Be abiding to do a seek on the internet for the accomplish and appearance of Louis vuitton bags
you wish and you will get the after-effects for any website with that exact louis vuitton handbags
, this includes accepting your 2009 lv
. You will acquisition a louis vuitton
for annihilation in your life.

Anonymous said...

hermes bags as good as infrequently reproduction Hermes Ostrich leathers have been lightweight, permanent as good as unique. The actuality is no dual bags demeanor identical. These Hermes Crocodile have been not usually in vogue though they have been organic as well.
lida is a product of a company which produces goods diet pills. lida daidaihua are famous all over the world these days. daidaihua can be bought through online ways also. One of the lida slimming website which provides this facility is ours. slimming capsule increases your metabolic rate 18 times! Do you want to feel like a teenager again? Well, now you can. Act like a teen again with slimming capsules
Most typically it will be done with three layers, and the Chanel bag will pass the needle and thread through all layers. After Chanel Wallet the needle will be brought back up. This process is repeated again and again wherever on the piece the Chanel handbags is needed or wanted. The stitches can be purely functional or elaborate and decorative.
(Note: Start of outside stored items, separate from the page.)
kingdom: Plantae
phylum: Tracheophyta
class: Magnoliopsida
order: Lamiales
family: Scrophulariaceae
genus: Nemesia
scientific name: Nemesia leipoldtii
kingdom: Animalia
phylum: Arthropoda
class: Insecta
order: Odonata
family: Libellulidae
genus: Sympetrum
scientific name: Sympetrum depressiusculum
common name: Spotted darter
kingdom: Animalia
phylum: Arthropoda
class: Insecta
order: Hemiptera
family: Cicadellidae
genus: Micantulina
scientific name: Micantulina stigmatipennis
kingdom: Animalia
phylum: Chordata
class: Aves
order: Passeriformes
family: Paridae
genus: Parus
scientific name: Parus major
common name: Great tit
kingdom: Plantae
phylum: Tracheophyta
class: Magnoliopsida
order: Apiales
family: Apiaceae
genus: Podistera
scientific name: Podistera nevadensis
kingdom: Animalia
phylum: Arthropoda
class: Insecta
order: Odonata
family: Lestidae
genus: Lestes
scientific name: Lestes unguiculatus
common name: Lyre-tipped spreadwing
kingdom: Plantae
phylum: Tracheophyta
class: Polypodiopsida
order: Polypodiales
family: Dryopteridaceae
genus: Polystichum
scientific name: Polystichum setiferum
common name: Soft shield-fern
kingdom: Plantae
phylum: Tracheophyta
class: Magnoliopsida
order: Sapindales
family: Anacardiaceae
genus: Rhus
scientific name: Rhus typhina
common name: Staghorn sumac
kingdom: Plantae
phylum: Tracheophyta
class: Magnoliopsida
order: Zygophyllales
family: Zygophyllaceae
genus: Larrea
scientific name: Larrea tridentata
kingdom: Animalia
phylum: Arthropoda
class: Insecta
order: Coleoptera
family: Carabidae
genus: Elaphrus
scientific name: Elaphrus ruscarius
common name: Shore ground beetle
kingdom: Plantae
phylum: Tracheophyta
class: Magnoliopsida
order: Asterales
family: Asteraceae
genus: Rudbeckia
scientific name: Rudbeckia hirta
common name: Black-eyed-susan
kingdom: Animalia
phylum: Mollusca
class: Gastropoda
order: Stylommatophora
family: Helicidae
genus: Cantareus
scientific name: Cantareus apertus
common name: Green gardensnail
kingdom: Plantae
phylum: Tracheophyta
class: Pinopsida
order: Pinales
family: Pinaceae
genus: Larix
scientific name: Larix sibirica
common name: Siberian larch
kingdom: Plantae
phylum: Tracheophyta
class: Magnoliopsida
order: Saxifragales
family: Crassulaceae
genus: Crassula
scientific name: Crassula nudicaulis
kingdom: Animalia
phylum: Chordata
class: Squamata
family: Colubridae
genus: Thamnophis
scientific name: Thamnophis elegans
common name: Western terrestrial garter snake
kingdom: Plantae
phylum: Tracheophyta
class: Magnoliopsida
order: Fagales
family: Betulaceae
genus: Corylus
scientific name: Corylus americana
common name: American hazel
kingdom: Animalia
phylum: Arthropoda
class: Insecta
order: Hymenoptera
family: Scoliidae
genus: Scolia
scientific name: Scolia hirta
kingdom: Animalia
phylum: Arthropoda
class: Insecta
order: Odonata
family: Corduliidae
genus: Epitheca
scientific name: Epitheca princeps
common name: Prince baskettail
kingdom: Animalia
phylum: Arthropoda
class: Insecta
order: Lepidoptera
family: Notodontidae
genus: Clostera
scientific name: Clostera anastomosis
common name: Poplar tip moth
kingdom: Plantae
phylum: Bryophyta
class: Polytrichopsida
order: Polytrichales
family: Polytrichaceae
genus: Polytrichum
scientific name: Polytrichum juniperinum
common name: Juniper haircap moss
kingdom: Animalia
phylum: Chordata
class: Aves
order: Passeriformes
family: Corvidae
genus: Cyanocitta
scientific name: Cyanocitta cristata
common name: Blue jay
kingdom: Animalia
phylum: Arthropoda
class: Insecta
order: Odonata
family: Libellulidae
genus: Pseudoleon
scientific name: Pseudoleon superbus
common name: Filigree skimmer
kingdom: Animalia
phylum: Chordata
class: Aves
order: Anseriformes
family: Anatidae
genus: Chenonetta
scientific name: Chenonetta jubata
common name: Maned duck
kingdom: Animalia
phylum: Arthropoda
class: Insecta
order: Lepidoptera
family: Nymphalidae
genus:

Quilting is done on replica Chanel handbags , bed spreads, clothing, and a variety of accessories.
uk Tiffany is now known to everyone in the world. silver necklaces has become the brand color of tiffany. Blue represents purity. Tiffany pendants is pure and marvelous. The light blue colored packaging is still used with modern tiffany Hermes Handbags & co jewelry. silver pendants is a very well known designer company which produces many different types of products.

longge said...

However, ugg boots which owns a array of acclaimed designers, not abandoned delights women by contemporary styles, but aswell by absolute abundance and practicality.Sheepskin ugg is absolutely crafted from wool. Many times, uggs are befuddled abroad because they get adulterated or channelled afterwards getting beat for one season, instead of acceptable out of date. There are lots of styles in the accumulating of affidavit ugg sundance , accoutrement tall, abbreviate and abate versions. Due to adaptable sheepskin, these ugg sundance boots do not get channelled or torn even admitting you bend and extend them times.

Wholesale Electronics said...

good post,i like it very much.
Wholesale Electronics

Medical coding said...

That's this type of great resource that you're delivering and that means you provide away free of charge. I like seeing websites that understand the benefits of delivering an excellent resource free of charge. Understand why phenomenal resource!